■ Task details: Below is a listing. Set down exactly the lines from the one containing "При расположении смесителей в душевой важно" through the one containing "KI-Suche & AI Overviews", both ends included, and leave out the rest.

*** Records to use ***

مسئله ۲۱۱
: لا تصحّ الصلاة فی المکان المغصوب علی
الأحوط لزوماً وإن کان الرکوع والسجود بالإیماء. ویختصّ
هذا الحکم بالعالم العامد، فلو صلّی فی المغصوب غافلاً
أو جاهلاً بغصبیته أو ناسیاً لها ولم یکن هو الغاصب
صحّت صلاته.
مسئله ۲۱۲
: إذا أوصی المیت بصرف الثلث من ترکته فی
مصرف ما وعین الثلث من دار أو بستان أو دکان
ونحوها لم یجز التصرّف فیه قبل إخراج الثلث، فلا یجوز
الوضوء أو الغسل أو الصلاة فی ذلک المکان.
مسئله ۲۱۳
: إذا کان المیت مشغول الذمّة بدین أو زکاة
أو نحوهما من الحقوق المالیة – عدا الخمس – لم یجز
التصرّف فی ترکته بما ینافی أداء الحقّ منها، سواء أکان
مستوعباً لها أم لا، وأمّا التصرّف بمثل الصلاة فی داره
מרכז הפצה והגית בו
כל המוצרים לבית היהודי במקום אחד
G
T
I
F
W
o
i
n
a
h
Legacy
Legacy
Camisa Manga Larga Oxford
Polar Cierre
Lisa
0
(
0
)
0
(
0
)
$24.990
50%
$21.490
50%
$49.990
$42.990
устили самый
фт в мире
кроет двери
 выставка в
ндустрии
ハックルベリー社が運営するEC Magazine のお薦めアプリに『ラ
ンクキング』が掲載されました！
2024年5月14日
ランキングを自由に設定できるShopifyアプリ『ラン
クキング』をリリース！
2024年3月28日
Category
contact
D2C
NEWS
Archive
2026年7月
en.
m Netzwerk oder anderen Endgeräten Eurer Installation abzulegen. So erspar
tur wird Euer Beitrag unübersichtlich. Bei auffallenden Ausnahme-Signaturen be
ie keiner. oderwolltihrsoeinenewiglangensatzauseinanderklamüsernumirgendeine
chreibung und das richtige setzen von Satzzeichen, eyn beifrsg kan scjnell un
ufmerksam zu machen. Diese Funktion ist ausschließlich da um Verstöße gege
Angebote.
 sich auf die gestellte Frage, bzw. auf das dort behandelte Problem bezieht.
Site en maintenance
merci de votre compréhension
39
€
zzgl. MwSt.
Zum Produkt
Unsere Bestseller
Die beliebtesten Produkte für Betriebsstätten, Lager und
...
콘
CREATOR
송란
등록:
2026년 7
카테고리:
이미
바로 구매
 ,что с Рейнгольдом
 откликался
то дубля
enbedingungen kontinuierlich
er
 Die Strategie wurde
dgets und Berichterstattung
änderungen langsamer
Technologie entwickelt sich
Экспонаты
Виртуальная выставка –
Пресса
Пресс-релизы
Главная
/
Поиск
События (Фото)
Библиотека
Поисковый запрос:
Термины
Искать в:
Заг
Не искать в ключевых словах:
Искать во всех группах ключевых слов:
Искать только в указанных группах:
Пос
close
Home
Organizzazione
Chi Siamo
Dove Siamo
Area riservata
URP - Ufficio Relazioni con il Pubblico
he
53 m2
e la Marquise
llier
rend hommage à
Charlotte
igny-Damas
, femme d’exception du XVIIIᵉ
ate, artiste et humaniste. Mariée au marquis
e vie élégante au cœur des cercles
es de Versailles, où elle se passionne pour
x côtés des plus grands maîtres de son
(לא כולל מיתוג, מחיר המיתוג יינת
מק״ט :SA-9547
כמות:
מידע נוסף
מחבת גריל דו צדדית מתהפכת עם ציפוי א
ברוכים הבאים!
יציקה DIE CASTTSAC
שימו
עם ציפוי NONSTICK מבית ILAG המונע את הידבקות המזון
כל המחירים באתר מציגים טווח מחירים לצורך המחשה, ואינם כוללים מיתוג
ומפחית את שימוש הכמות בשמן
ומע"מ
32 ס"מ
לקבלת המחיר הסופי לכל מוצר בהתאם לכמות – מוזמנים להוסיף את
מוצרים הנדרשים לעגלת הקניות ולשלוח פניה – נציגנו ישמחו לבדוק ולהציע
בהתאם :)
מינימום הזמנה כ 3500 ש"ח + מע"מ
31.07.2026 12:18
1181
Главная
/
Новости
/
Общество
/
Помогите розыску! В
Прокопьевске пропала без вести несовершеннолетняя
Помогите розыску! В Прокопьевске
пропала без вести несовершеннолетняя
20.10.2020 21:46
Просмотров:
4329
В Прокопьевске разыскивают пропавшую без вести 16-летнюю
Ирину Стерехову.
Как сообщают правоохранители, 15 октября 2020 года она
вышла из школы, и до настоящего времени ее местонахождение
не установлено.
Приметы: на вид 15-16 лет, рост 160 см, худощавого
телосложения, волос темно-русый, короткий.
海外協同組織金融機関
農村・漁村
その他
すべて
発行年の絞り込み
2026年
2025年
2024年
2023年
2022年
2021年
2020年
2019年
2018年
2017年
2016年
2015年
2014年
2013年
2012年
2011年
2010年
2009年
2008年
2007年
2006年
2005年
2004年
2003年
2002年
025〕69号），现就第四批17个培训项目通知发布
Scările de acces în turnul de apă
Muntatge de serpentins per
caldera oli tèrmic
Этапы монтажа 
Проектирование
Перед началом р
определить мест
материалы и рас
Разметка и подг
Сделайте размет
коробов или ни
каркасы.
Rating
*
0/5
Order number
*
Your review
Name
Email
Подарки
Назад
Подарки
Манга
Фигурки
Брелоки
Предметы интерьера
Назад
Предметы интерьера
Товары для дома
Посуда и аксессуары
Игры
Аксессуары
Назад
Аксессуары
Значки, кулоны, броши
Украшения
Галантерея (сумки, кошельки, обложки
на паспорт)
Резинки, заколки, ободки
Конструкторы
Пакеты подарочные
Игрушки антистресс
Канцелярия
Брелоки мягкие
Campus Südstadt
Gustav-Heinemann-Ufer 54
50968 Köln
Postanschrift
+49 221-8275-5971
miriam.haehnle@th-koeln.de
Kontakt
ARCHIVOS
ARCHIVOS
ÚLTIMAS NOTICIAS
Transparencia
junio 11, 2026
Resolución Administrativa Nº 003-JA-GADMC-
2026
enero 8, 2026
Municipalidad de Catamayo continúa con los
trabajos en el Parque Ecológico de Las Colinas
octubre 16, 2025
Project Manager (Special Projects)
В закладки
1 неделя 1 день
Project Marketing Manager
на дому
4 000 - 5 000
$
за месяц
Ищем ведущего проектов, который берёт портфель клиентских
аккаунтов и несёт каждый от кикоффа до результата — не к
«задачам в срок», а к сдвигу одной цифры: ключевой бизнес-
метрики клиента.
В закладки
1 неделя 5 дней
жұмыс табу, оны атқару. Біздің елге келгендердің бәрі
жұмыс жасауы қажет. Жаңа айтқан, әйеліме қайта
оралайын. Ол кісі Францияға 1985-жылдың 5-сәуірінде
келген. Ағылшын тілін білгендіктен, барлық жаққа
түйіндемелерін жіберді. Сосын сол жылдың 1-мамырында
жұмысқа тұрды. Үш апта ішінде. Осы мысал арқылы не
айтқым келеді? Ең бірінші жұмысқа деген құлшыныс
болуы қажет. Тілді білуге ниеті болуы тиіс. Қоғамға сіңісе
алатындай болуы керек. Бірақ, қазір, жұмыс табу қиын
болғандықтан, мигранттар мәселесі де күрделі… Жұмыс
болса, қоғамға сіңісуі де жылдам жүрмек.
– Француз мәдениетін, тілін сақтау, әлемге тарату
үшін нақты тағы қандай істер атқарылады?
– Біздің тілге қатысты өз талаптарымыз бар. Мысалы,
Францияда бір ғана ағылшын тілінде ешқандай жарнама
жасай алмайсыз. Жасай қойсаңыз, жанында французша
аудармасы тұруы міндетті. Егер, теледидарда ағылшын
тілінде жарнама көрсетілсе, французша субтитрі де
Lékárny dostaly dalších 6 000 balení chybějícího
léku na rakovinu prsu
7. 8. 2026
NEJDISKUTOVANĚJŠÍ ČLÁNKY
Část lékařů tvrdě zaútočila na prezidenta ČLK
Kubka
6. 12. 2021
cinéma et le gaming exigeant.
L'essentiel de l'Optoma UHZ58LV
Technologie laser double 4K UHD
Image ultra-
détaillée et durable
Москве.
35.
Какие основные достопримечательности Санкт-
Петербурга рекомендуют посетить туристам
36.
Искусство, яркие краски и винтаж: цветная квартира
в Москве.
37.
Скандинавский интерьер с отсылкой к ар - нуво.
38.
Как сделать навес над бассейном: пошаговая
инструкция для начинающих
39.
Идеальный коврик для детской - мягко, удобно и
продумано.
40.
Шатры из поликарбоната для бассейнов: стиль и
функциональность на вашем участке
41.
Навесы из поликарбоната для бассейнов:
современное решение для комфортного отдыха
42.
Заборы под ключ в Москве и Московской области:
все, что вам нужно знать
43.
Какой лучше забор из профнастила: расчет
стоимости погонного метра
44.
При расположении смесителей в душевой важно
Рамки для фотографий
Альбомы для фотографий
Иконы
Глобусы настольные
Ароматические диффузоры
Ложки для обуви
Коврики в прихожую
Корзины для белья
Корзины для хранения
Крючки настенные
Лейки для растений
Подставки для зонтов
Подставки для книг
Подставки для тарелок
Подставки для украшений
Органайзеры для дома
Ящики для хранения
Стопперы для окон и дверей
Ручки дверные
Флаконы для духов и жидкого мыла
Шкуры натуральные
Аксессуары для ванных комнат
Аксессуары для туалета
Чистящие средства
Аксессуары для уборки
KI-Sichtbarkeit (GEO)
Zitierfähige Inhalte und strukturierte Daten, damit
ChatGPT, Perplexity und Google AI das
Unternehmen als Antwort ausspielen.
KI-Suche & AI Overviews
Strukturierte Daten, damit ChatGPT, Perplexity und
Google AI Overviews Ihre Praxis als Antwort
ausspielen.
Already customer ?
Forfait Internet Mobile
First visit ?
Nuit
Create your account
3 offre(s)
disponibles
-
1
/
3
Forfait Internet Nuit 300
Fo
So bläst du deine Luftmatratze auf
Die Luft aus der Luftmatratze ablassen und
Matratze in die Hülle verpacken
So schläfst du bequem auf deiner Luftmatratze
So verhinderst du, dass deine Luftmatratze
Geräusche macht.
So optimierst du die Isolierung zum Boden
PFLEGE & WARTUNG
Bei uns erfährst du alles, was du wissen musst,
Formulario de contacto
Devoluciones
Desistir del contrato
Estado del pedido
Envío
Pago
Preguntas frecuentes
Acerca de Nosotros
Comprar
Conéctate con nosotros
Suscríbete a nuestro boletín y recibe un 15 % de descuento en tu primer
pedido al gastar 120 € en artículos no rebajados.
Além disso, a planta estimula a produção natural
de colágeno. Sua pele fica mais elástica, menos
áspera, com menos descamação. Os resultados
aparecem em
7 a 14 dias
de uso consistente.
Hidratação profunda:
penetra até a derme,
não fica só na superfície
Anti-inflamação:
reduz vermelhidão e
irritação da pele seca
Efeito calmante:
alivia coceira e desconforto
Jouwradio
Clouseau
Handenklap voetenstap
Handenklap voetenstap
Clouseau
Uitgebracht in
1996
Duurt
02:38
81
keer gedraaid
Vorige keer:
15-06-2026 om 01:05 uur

*** End of Records to use ***

■ Reply to the exercise:
При расположении смесителей в душевой важно
Рамки для фотографий
Альбомы для фотографий
Иконы
Глобусы настольные
Ароматические диффузоры
Ложки для обуви
Коврики в прихожую
Корзины для белья
Корзины для хранения
Крючки настенные
Лейки для растений
Подставки для зонтов
Подставки для книг
Подставки для тарелок
Подставки для украшений
Органайзеры для дома
Ящики для хранения
Стопперы для окон и дверей
Ручки дверные
Флаконы для духов и жидкого мыла
Шкуры натуральные
Аксессуары для ванных комнат
Аксессуары для туалета
Чистящие средства
Аксессуары для уборки
KI-Sichtbarkeit (GEO)
Zitierfähige Inhalte und strukturierte Daten, damit
ChatGPT, Perplexity und Google AI das
Unternehmen als Antwort ausspielen.
KI-Suche & AI Overviews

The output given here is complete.